Exercise goal: For the records below, print the lines from the line with "ring dip: (240, 221)" through the line with "pinky tip: (229, 228)" exactly as written; include both end lines and exclude the rest.

Data excerpts:
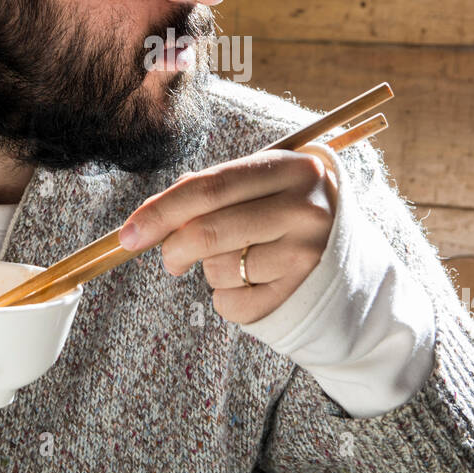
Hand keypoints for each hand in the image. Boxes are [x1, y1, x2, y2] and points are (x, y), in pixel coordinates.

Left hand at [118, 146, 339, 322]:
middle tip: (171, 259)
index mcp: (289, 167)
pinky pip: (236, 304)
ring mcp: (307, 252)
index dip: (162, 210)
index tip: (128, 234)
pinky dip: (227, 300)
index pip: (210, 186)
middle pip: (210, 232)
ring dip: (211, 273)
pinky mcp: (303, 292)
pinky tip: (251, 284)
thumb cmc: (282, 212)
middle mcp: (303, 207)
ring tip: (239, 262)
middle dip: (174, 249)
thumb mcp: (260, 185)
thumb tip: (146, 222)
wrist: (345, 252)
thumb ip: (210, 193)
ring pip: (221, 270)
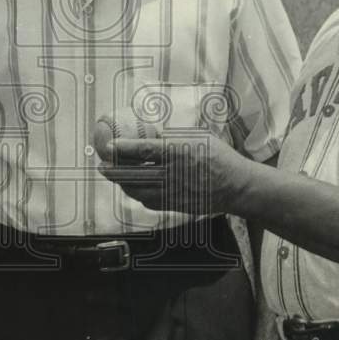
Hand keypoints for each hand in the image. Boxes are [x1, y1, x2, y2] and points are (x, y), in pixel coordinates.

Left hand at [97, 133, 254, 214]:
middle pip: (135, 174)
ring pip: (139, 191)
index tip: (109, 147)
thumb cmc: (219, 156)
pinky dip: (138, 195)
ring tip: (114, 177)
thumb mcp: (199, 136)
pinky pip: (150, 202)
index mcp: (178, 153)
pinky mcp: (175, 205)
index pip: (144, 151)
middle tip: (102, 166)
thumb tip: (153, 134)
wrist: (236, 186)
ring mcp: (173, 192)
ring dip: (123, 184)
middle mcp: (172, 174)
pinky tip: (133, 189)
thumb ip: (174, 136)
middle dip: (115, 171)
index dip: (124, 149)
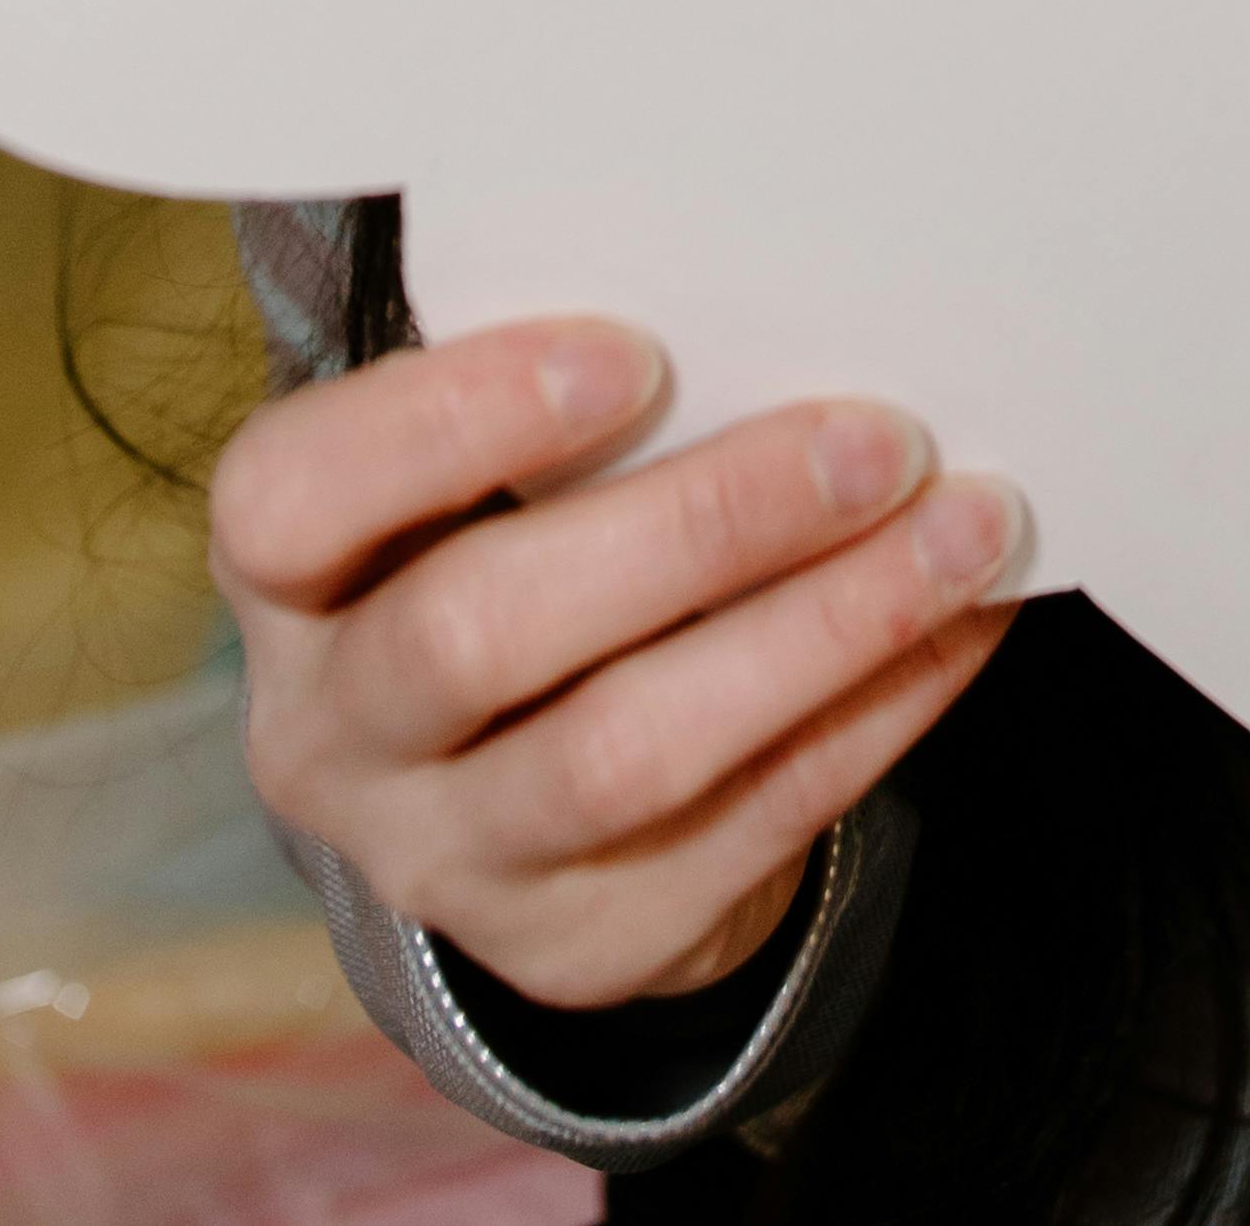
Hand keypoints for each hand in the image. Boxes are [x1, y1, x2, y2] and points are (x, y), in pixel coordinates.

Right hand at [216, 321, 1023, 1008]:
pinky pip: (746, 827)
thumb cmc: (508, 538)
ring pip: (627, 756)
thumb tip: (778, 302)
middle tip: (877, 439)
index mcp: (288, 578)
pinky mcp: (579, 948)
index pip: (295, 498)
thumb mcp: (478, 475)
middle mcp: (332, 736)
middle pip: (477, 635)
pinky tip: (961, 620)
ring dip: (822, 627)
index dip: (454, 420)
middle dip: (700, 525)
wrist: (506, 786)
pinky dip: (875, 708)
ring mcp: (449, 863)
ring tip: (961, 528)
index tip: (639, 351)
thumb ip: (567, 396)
--
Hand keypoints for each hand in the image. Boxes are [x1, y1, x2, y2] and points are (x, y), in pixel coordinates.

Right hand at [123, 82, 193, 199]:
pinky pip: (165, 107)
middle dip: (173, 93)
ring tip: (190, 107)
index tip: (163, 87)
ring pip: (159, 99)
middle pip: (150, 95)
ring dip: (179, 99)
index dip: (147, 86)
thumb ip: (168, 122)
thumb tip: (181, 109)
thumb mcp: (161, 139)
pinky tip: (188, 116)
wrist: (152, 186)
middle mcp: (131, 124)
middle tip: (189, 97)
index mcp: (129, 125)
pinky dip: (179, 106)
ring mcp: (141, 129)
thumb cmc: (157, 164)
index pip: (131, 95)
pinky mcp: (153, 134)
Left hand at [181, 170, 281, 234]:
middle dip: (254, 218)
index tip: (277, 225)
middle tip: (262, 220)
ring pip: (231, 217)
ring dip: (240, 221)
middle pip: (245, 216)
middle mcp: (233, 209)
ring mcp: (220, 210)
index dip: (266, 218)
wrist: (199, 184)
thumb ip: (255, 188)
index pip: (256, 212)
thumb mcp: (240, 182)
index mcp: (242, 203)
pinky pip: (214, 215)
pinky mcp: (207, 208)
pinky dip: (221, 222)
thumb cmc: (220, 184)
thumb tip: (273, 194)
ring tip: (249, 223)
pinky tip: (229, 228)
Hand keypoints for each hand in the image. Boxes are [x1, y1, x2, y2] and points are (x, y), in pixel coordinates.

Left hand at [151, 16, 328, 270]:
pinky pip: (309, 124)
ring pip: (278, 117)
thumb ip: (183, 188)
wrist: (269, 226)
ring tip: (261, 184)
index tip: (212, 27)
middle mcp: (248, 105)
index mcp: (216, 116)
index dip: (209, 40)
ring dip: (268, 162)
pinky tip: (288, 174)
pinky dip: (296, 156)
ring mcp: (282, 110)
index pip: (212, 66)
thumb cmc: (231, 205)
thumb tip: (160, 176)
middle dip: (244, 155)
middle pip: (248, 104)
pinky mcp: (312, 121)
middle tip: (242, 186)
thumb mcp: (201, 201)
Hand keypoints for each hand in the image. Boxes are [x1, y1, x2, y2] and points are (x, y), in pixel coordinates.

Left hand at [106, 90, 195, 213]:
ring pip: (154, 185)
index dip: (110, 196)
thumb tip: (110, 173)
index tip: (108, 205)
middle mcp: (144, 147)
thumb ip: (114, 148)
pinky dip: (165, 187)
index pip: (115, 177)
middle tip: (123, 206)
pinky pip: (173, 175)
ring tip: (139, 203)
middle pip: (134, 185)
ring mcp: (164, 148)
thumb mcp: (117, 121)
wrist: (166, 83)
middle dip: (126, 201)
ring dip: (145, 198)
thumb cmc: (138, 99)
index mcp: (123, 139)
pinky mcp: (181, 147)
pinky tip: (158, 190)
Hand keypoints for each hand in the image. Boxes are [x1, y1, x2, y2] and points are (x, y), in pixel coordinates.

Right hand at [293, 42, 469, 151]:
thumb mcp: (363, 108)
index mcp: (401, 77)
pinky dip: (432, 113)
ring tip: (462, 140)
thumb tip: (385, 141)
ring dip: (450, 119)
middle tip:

Answer for this exercise:
ring dip: (240, 221)
middle pip: (245, 216)
middle mcp: (233, 209)
ring mcp: (220, 210)
index dip: (266, 218)
wrist: (199, 184)
thumb ip: (255, 188)
index pip: (256, 212)
thumb mcp: (240, 182)
index mcp: (242, 203)
pinky pip: (214, 215)
pinky mcp: (207, 208)
pinky dip: (221, 222)
thumb cmc: (220, 184)
thumb tip: (273, 194)
ring tip: (249, 223)
pinky tip: (229, 228)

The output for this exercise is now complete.